Q&A with Becoming Julia de Burgos author Vanessa Pérez Rosario

Perez RosarioF14Vanessa Pérez Rosario is an associate professor of Puerto Rican and Latino Studies at City University of New York, Brooklyn College, and the editor of Hispanic Caribbean Literature of Migration: Narratives of Displacement. She recently answered some questions about her book Becoming Julia de Burgos.

Q: How do you conceive of Julia de Burgos’s work as split into “two parts?”

Vanessa Pérez Rosario: We can think of Burgos’s writing in Puerto Rico and her writing and legacy abroad as two parts that speak to each other. One of the things that is most interesting about her is that she continues to explore the themes she wrote about while in Puerto Rico, greater freedoms for women, affirmation of blackness, and exile, from abroad. These themes take on new dimensions in her work from abroad. In the book, I track her migratory routes from Puerto Rico to Cuba and then New York, where she lived for over 10 years. Her migrations contribute to the challenge of telling her story, but it is also what makes her compelling and current.

Q: Why did Julia de Burgos leave Puerto Rico and move to New York?

Pérez Rosario: Several different factors influenced Julia de Burgos’s decision to leave the island for New York in January 1940. The turn in Puerto Rican politics away from the nationalist and independence movement played a role in her decision to migrate. Also, many Puerto Rican writers, artists and musicians left the island for New York in those years in search of a wider audience, publishing houses, recording studios and greater opportunities to continue to develop their craft. Julia de Burgos wanted to be a part of this.

Q: Why was New York City a unique place for Burgos to define her cultural identity?

Pérez Rosario: In New York, Burgos visited the opera, ballet, music halls and participated in the cultural life of the city. She also developed cultural networks and recited her poetry regularly in different cultural venues and political events. She wrote for various cultural and political Spanish-language publications in New York and became actively involved in the Puerto Rican and Latino community there. From New York, Julia de Burgos continued to conceive of a more expansive Puerto Rican identity, one that was broad enough to include the diaspora which continued to grow during the 1940s and 50s.

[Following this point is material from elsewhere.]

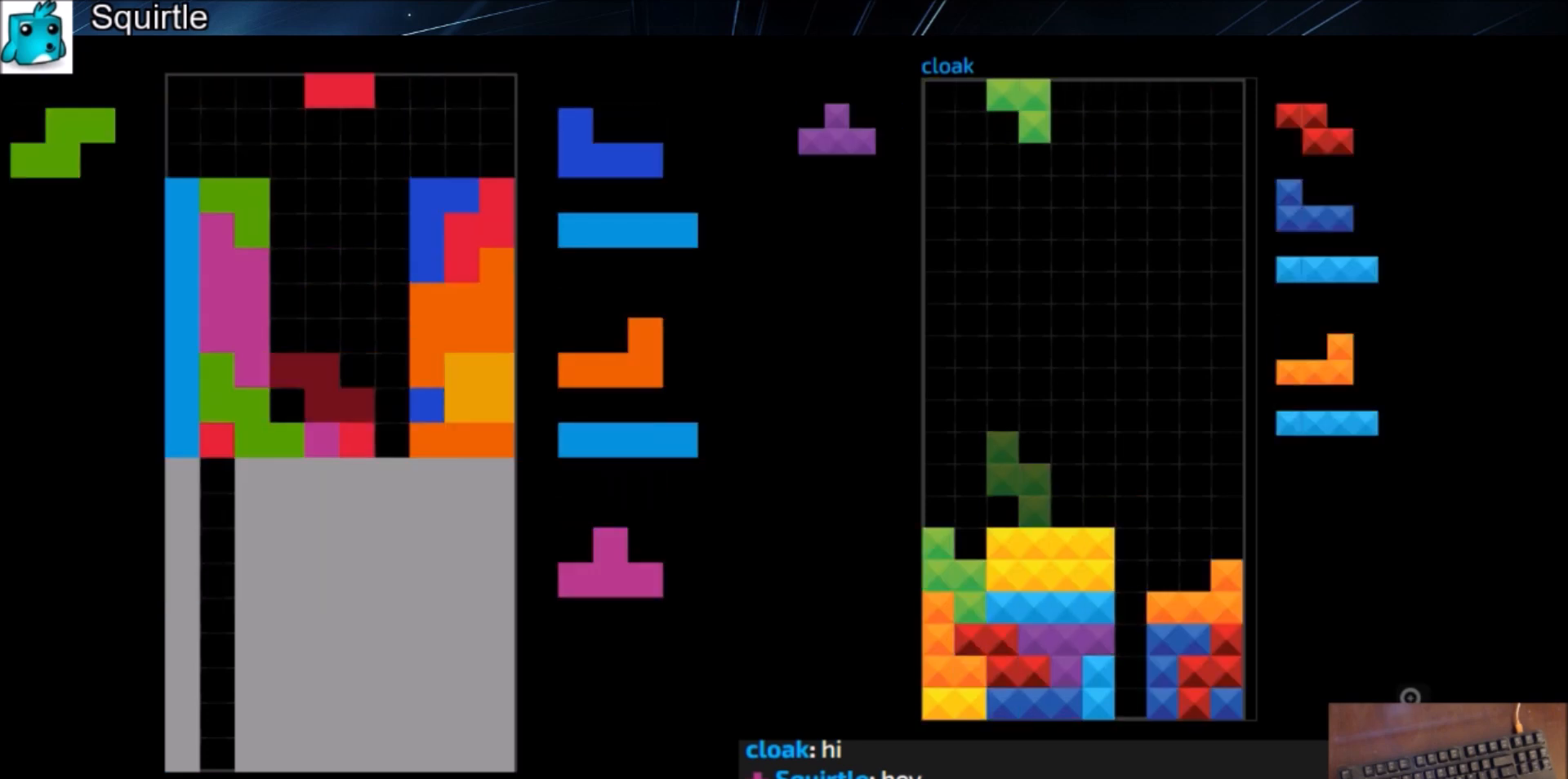
{"keys": ["c", "right", "x"], "events": [[33, "down", "up"], [367, "down", "down"], [400, "down", "up"], [433, "c", "down"], [500, "right", "down"], [500, "x", "down"]]}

Q: Burgos’s status has grown in the last few decades. Was there a turning point during which she was embraced by certain communities?

Pérez Rosario: There are at least two historical moments where we see a renewed interest in Julia de Burgos’s life and work. The civil rights movement of the 1960s is one of those moments. The women’s movement of that era led to a renewed interest in the poet on the island by feminist writers, artists and literary critics. At the time, the first book-length study on Julia de Burgos was published in Spanish in Puerto Rico. In the New York, the Nuyorican Movement of the 1970s led to ethnic revitalization and search for a deeper understanding of Puerto Rican history and culture that so many New York Puerto Ricans were distanced from. This coincided with the publication of an anthology of Puerto Rican Spanish-language poetry translated into English. As Latina feminists sought for intellectual genealogies during the women of color movement, they reclaimed Julia de Burgos as an ancestor.

Additionally, the turn of the twentieth-century was another moment where writers and artists reclaimed Julia de Burgos as an inspiration and a cultural icon. The 1990s marks the so-called “Latin explosion” when Latinos were recognized as a consumer category in the United States. This coincided with the Spanish-American war centennial and one hundred years of U.S. domination in Puerto Rico. This decade witnessed the cultural and commercial iconization of Latin American women and Latinas who died tragically at a young age, such as Eva Perón Duarte, Frida Kahlo and Selena Quintanilla. Julia de Burgos became the icon of Latino New York. She is inscribed on the streets of El Barrio, East Harlem in the form of murals, cultural centers and street corners. These cultural sites and places to publicly and collectively mourn and remember Julia permit the community to both mourn its past and affirm its renewal.

Q: Many others have focused on the tragedy of Burgos’s life, especially her death. Did you hesitate covering some of that ground within Becoming Julia de Burgos?

Pérez Rosario: Much has been written about Julia de Burgos’s mysterious death on the streets of Harlem in 1953. I felt at times this overshadows how talented she was as a poet. Burgos’s life and death have been shrouded in gossip and myth. When I set out to write this book, I wanted to focus instead on her work, her politics, the world she lived in, and her contributions to Puerto Rican culture both on the island and in New York. As I developed this project, I realized that these stories about her life and death captured the imaginations of readers everywhere. I think it’s important to honor that.